A postamendments device is one that was first distributed commercially on or after May 28, 1976. Postamendments devices that FDA determines are substantially equivalent to preamendments Class III devices are subject to the same requirements as the preamendments devices. FDA determines substantial equivalence after reviewing an applicant's premarket notification submitted in accordance with Section 510(k) of the act. Postamendments devices determined by FDA to be not substantially equivalent to either preamendments devices or postamendments devices classified into Class I or II are "new" devices and fall automatically into Class III. Before such devices can be marketed, they must have an approved premarket approval application or be reclassified into Class I (general controls) or Class II (standards).

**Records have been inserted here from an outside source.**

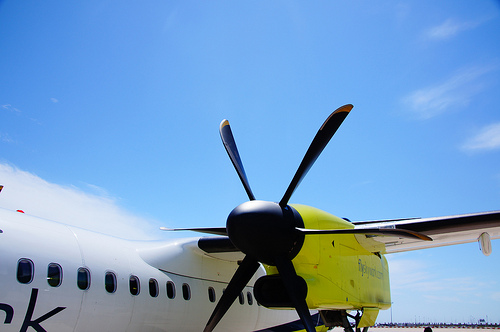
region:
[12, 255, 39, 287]
window one on plane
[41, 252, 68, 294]
window two on plane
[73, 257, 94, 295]
window three on plane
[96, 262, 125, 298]
fourth window on plane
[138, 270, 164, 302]
sixth window on plane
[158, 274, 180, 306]
seventh window on plane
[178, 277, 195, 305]
eigth window on plane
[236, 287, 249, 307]
tenth window on plane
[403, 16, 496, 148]
small clouds in the sky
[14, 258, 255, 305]
a row of windows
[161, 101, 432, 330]
the plane's propeller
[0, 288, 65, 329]
black lettering on the plane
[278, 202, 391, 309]
the engine is yellow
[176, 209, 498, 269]
the wing on the plane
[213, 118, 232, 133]
the tip is yellow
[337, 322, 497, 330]
the run way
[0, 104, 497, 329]
the side of a plane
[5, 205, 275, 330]
the plane is white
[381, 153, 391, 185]
There is a sky of blue here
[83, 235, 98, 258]
There is a white side of the plane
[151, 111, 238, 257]
Jackson Mingus took this photo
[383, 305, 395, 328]
There is a gray lamp post back there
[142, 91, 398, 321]
propelor on the plane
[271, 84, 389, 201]
blade of the propellor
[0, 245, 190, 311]
windows on the plane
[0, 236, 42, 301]
one window on plane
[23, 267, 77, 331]
letter on the plane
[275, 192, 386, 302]
yellow part of plane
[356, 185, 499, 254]
wing of the plane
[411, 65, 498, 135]
white clouds in the sky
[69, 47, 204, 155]
blue sky above land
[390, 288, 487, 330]
land and sky in distance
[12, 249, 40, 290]
Small window on a plane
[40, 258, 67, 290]
Small window on a plane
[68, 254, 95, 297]
Small window on a plane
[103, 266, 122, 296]
Small window on a plane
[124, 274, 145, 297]
Small window on a plane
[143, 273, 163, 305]
Small window on a plane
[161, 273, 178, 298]
Small window on a plane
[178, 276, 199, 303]
Small window on a plane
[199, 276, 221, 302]
Small window on a plane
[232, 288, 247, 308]
Small window on a plane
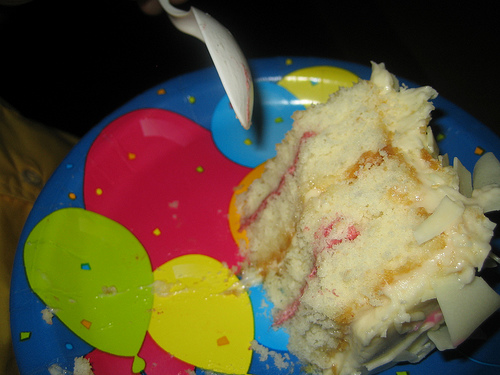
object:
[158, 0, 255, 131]
spoon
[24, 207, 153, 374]
balloon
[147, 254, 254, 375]
balloon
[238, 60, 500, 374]
cake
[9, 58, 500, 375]
plate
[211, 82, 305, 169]
balloon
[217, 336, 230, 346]
speck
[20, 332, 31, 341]
speck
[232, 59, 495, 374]
frosting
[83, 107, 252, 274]
pink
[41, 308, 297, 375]
crumbs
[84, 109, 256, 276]
balloon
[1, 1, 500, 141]
dark area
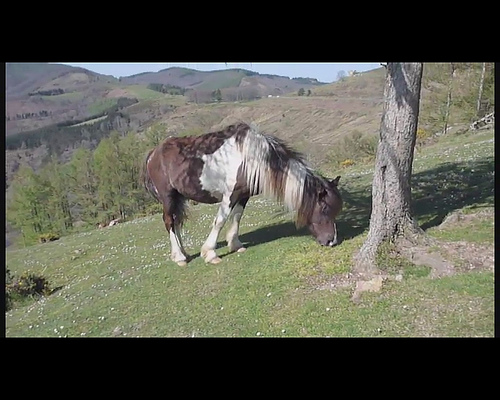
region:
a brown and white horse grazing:
[129, 124, 343, 275]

Class III transitional devices and "new" devices (described in the paragraph above) are automatically classified into Class III by statute and require premarket approval by FDA before they may be commercially distributed. Applicants may either submit a PMA or Product Development Protocol (PDP), or they may petition FDA to reclassify the devices into Class I or Class II. Clinical studies in support of a PMA, PDP, or a reclassification petition are subject to the investigational device exemption (IDE) regulations. (For further details on these regulations, refer to 21 CFR 812 for general devices or 21 CFR 813 for intraocular lenses.)

New section 515 (d)(6) of the Act added by the FDA Modernization Act of 1997, provides that PMA supplements are required for all changes that affect safety and effectiveness unless such change involves modifications to manufacturing procedures or method of manufacture. These types of manufacturing changes require a 30-day Notice or, where FDA finds such notice inadequate, a 135-day PMA supplement.